Zaangażowała się w prace nad ustawą parytetową przygotowaną z inicjatywy Kongresu Kobiet. Opracowała autorski projekt ustawy wprowadzającej zamiast parytetów 30-procentową kwotę, który złożyć miała PO. Ostatecznie projekt nie został złożony, zamiast tego Kozłowska-Rajewicz zgłosiła poprawkę do projektu Kongresu Kobiet, zmieniającą parytet na 35-procentową kwotę. W efekcie kobietom zagwarantowano nie połowę, ale 35 proc. miejsc na listach wyborczych.

Reklama

Zabierała także głos podczas dyskusji na temat dyskryminacji. Jej zdaniem jest to problem trudny, bo wiele osób w społeczeństwie sobie go nie uświadamia i nie dostrzega. "Patriarchalne myślenie i stereotypowe przekonania dotyczące ról społecznych, przekonanie, że mężczyźni pomagają kobietom w obowiązkach domowych, a nie partycypują w nich w równym stopniu, przenosi się na grunt polityczny" - mówiła w 2009 r., w czasie debaty nad informacją rządu nt. polityki na rzecz równouprawnienia.
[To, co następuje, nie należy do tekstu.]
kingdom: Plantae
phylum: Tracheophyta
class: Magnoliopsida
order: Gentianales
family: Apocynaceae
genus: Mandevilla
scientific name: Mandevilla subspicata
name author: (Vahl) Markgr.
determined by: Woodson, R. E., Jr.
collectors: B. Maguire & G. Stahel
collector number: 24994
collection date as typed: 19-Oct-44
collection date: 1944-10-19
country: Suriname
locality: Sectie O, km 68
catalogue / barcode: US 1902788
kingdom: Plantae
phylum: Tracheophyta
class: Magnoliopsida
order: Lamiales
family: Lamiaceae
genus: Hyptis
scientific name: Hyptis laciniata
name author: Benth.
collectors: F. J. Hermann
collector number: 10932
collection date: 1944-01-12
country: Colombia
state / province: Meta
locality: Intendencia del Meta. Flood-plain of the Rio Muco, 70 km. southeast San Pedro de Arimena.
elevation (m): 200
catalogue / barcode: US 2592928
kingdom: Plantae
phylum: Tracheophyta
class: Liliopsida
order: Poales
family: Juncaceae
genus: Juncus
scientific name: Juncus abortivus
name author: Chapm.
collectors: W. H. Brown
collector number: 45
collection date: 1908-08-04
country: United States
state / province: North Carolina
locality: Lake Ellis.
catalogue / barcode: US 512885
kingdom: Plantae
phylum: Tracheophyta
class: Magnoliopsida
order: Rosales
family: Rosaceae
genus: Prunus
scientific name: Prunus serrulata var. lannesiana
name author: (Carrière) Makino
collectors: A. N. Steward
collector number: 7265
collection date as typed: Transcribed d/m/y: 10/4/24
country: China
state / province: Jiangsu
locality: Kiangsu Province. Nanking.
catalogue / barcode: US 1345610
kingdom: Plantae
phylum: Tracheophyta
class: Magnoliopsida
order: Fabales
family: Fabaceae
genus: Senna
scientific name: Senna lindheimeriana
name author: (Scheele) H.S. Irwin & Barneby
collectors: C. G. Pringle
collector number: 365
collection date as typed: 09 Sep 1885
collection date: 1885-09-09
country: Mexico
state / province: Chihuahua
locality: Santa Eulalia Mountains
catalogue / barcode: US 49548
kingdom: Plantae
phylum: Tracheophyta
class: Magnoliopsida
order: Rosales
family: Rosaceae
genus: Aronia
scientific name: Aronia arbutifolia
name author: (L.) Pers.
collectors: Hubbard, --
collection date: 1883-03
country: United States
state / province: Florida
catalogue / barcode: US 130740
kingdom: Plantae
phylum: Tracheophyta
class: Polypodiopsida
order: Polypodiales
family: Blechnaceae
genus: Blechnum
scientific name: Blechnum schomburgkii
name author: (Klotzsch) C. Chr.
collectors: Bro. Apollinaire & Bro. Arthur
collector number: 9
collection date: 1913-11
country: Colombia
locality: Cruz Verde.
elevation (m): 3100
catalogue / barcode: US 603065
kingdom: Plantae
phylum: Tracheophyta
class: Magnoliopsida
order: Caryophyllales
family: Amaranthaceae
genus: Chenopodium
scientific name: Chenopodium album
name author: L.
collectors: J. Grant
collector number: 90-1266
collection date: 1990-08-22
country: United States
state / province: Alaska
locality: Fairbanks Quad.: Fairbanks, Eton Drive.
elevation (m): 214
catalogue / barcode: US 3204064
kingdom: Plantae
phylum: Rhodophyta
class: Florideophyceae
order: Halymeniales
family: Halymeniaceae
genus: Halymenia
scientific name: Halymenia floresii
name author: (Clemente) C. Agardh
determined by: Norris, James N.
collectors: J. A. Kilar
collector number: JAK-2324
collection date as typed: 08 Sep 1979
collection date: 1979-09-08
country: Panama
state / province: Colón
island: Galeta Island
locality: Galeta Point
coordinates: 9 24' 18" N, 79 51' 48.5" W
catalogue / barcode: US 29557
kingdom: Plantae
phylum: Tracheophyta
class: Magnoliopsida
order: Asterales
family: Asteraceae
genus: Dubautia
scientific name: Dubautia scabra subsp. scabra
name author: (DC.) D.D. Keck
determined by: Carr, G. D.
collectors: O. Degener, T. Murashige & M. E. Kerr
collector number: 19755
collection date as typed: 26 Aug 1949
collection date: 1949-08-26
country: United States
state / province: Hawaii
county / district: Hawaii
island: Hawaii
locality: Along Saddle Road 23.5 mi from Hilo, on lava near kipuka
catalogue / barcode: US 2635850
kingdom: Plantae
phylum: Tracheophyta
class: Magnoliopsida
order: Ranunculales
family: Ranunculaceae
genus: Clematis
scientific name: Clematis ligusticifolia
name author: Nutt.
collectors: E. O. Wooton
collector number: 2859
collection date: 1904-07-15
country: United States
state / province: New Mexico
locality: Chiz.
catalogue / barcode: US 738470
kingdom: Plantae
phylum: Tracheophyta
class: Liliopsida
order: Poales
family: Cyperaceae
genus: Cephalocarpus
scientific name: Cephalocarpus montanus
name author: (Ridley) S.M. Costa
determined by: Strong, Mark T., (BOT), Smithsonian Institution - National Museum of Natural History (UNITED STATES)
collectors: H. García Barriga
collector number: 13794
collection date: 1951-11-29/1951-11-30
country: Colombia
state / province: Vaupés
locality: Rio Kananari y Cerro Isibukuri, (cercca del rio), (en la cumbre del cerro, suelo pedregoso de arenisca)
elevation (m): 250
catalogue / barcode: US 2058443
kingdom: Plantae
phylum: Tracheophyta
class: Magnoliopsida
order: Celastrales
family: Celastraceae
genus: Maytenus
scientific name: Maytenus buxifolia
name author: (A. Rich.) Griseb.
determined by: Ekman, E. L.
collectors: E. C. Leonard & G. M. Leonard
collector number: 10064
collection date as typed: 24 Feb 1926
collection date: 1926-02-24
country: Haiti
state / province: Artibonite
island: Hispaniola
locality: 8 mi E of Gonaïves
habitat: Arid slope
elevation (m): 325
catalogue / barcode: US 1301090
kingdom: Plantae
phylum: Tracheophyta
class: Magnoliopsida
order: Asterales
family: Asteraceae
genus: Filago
Kozłowska-Rajewicz zaangażowała się także w prace nad ustawą o formach opieki nad dziećmi do lat trzech, tzw. ustawą żłobkową. Broniła jej przed przeciwnikami, którzy uważali, że miejsce dziecka jest przy matce, a nie w żłobku.

Kozłowska-Rajewicz podejmowała także interwencję w sprawie sytuacji dzieci romskich, zbyt często - w jej opinii - umieszczanych w szkołach specjalnych. Składała m.in. interpelację do MEN w tej sprawie. Jej zdaniem polska szkoła nie jest przygotowana na włączanie do systemu uczniów z innej kultury, należałoby wprowadzić do programów kształcenia pedagogów i psychologów zagadnienia dwukulturowości i praw mniejszości etnicznych, sprawdzić możliwość dofinansowania studiów podyplomowych o kulturze romskiej dla nauczycieli i szkolnych psychologów, a także doprecyzować przepisy dotyczące nauki języka polskiego - musi być nauczany jak język obcy, jeśli ma przynieść efekty.

Opowiada się za zniesieniem celibatu. "Uważam, że bez celibatu księża lepiej rozumieliby problemy rodzinne, a także mogliby pokazywać, jak przykładnie żyć w rodzinie. Bo życie osoby samotnej jest zupełnie inne. Kobiety z pewnością byłyby równie dobrymi księżmi. Dlaczego nie? Dlaczego homilię mają wygłaszać tylko mężczyźni? Równie dobrze mogłyby to robić również kobiety" - mówiła w rozmowie z "Głosem Wielkopolskim".

Kozłowska-Rajewicz mieszka w podpoznańskich Koziegłowach, ma męża Andrzeja i syna Kubę.